I’m not good at New Year’s resolutions, in fact, the only way I’m able to avoid total failure is to not make any! Two years ago, I broke that time honored tradition and made two resolutions: be more positive and to worry less. I think I’m a more positive person now (yay for pharmaceuticals!) but the worry. Oh, the worry. I just don’t know how to address that. I’m a worrier and always have been.
wor·ry·wart n. One who worries excessively and needlessly.

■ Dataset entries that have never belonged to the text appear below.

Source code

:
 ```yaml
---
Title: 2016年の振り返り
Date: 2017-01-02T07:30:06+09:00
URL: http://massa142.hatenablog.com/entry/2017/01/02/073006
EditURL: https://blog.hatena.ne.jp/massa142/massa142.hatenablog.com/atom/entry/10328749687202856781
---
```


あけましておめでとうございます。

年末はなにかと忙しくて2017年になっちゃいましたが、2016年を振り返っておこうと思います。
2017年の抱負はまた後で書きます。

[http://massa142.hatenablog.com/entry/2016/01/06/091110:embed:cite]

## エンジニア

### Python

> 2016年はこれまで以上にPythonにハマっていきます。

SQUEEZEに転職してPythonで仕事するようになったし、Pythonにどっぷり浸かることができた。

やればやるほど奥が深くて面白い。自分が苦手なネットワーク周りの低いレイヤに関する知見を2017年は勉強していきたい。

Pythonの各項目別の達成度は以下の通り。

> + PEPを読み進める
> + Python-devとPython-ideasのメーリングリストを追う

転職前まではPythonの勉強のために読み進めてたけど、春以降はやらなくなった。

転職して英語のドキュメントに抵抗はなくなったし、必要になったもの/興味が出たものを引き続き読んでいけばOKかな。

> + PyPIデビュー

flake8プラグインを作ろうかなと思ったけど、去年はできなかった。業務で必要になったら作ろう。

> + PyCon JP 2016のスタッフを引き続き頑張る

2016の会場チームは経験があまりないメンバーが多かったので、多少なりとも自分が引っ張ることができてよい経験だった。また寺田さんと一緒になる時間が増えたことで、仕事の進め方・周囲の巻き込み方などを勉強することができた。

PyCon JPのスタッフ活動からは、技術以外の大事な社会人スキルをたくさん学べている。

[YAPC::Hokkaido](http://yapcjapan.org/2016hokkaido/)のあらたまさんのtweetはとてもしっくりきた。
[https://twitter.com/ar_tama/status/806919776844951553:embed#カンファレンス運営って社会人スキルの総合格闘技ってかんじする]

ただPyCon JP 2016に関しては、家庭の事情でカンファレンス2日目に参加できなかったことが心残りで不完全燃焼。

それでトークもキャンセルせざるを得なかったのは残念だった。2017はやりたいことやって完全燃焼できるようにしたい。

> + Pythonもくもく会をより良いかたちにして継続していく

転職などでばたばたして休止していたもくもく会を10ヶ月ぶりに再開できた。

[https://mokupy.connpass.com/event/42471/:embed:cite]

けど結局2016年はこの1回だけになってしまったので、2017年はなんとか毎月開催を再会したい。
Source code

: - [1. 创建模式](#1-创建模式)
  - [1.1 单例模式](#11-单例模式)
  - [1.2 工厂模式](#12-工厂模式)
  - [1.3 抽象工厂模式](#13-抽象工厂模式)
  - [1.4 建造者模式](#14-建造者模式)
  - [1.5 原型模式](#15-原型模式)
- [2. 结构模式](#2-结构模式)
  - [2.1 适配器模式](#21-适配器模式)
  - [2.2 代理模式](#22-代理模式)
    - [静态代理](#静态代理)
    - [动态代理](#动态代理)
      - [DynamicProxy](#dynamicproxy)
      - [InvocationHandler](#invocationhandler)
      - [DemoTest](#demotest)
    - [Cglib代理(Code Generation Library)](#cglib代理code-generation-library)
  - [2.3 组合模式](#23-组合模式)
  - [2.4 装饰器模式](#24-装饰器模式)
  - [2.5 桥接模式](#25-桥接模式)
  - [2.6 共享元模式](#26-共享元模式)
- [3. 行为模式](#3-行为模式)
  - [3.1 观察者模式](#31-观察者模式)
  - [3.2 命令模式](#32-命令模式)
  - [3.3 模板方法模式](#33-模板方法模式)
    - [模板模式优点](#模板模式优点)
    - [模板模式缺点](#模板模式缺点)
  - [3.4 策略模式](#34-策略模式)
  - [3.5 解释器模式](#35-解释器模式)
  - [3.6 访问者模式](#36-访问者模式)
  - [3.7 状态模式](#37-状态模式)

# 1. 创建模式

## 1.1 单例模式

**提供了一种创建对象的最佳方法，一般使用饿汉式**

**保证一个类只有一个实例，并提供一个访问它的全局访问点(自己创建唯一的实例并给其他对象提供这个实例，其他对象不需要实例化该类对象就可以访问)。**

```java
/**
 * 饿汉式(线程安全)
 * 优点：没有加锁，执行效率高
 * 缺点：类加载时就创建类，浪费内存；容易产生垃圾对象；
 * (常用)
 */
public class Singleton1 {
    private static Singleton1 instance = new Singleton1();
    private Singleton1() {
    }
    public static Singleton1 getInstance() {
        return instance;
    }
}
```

See also: fussbudget, fusspot.
I was called all THREE of those as a child! So that was a failure. I honestly don’t KNOW what to do about it. It leads to so much stress and anxiety…and those lead to headaches. Is it possible to change something that seems hardwired into your brain? Maybe this is a conversation for my doctor. Noted.
This is why resolutions fail, I never set concrete goals. If I’ve learned anything from writing IEPs it’s that I need measurable annual goals!
I’ll give this one more shot. For 2011…
- Lose the 20 lbs I regained this year. (You know what the biggest issue was here? The battery on my scale died and I stopped my weekly check-ins! Damn that battery!)
- Do 11 things I’ve never done before. That’s less than once a month, totally doable. I have one planned for January already, I’m taking a “Mom’s weekend” and, if we stay sober long enough, I’ll get a 2nd one in as well while I’m there.